▸ DATA FOR PROCESSING
- - - - -
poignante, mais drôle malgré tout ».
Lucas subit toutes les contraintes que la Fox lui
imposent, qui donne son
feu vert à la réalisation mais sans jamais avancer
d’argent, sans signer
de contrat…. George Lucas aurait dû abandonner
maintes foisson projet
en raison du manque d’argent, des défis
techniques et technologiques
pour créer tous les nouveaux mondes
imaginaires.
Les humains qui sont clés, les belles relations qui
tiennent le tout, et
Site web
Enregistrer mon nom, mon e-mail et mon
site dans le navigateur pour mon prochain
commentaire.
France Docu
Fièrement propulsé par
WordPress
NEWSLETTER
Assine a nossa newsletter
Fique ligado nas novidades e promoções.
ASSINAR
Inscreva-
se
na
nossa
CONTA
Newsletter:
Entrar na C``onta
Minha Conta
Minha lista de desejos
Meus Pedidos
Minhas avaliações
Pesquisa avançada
- - - - -
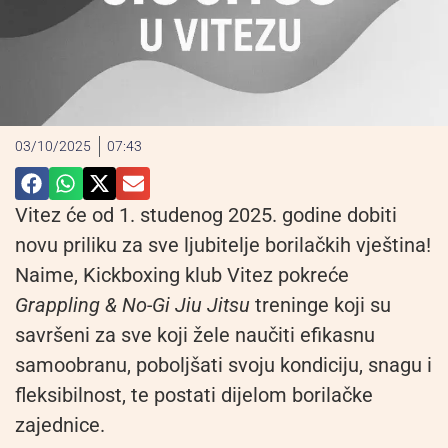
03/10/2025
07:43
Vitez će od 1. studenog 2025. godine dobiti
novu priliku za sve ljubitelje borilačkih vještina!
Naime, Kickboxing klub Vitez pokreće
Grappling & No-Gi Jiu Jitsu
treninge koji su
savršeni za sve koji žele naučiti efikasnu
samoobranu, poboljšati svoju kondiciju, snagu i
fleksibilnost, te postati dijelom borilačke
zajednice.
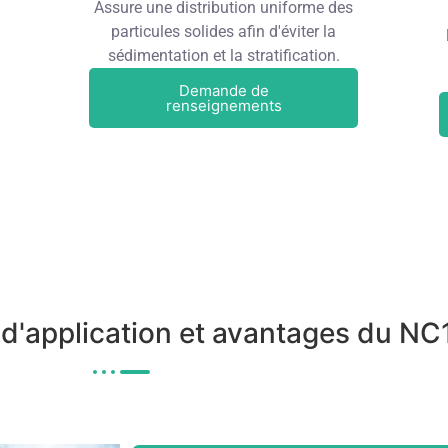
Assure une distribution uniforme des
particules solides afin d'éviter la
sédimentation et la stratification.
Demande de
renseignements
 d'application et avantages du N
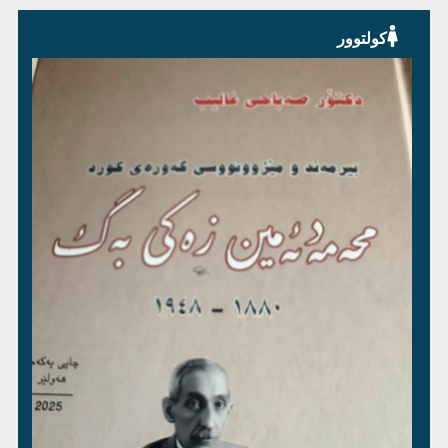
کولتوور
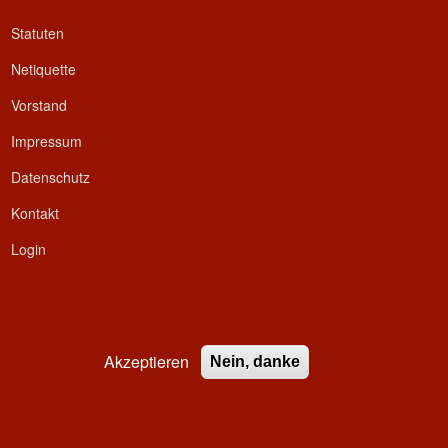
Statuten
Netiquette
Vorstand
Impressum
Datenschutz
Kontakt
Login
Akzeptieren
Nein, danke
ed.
- - - - -
▸ ASSIGNED TASK
Only the lines containing "sans" are needed; copy each of them from the data.

▸ SOLUTION FOR THIS EXERCISE
feu vert à la réalisation mais sans jamais avancer
d’argent, sans signer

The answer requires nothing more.